(Data supplied)
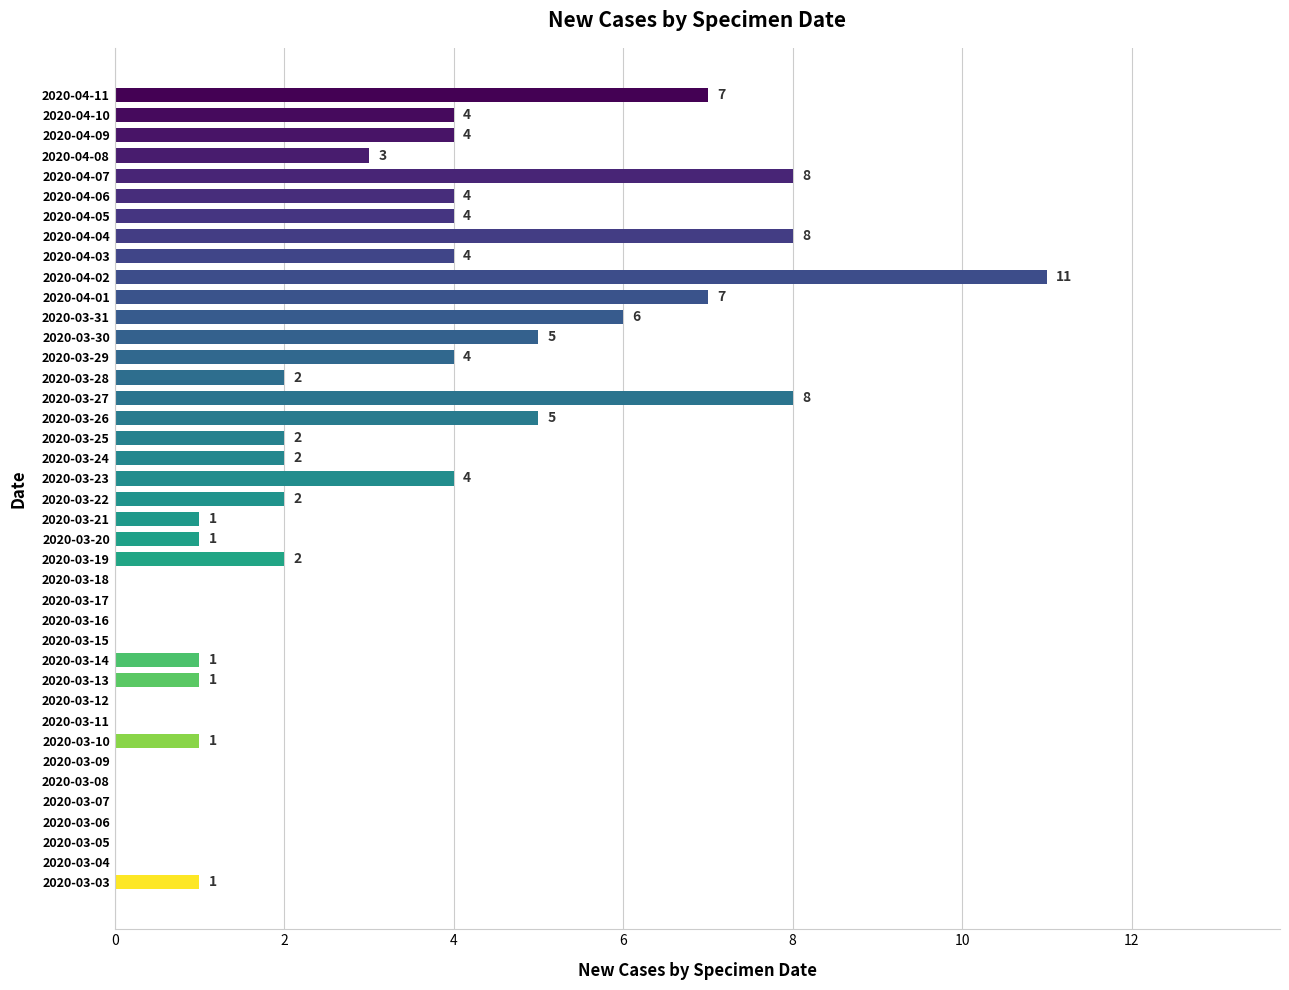

The chart shows a value of 3 at 2020-03-30. True or false?

False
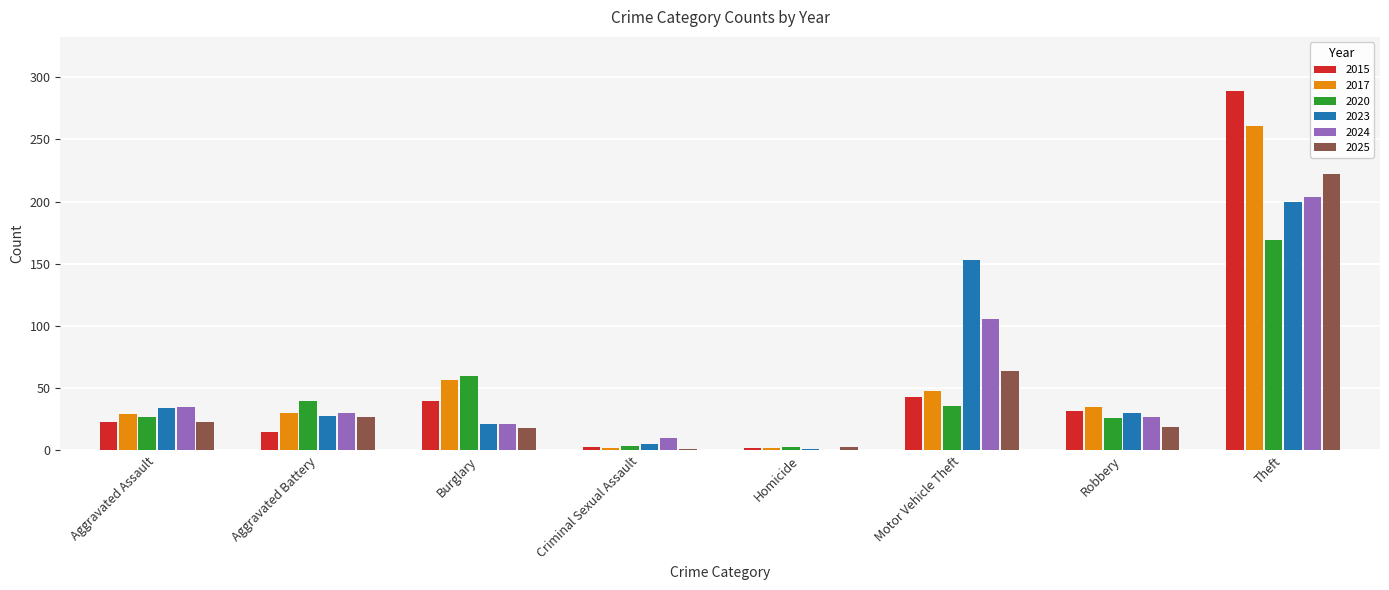

Is it true that 2024 equals 37 at Robbery?

False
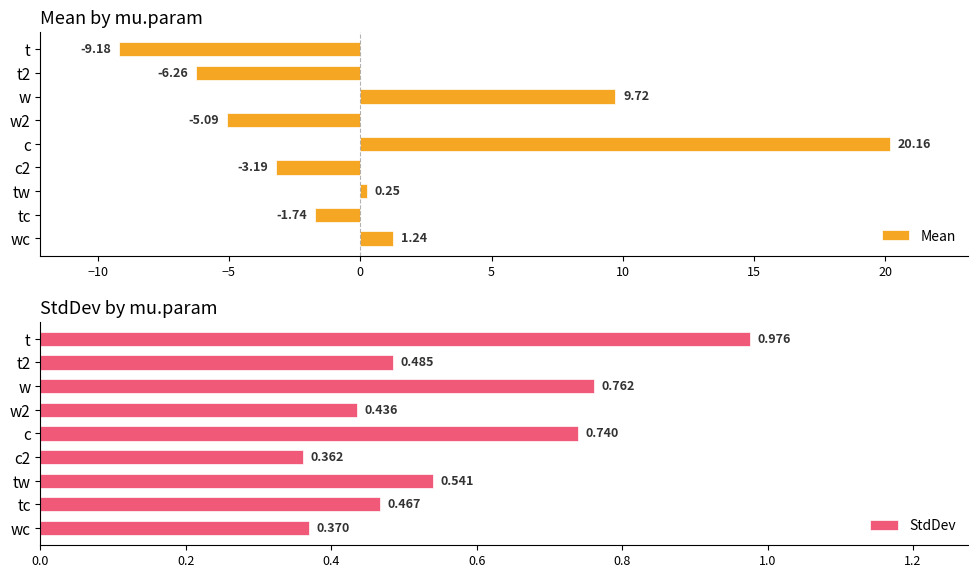

What is the sum of the Mean values at w2 and tw?

-4.8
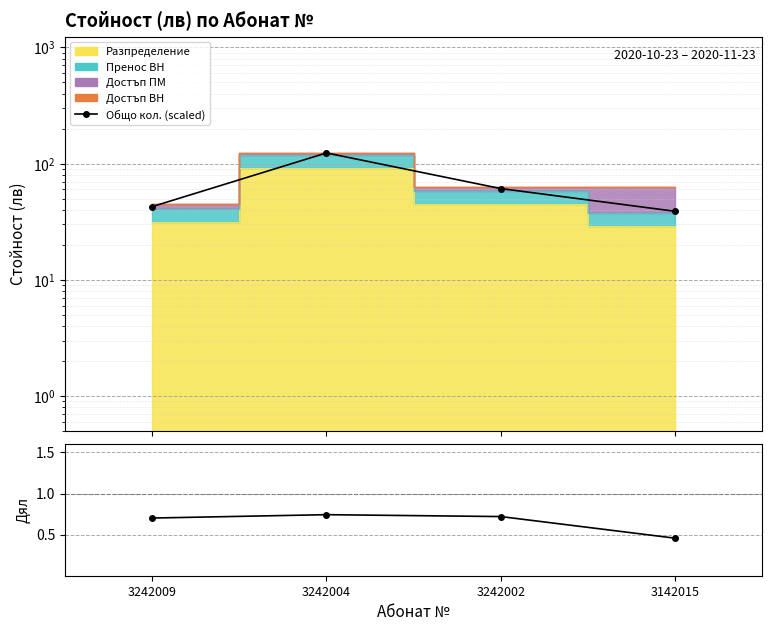

What is the value of the Общо кол. (scaled) point at the 4th from the left?

38.9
(End Data supplied)
### Job item
Give the lines of the rows above as a numbered list, skipping blank lines and leaving out the pictures.

### Response area
1. The chart shows a value of 3 at 2020-03-30. True or false?
2. False
3. Is it true that 2024 equals 37 at Robbery?
4. False
5. What is the sum of the Mean values at w2 and tw?
6. -4.8
7. What is the value of the Общо кол. (scaled) point at the 4th from the left?
8. 38.9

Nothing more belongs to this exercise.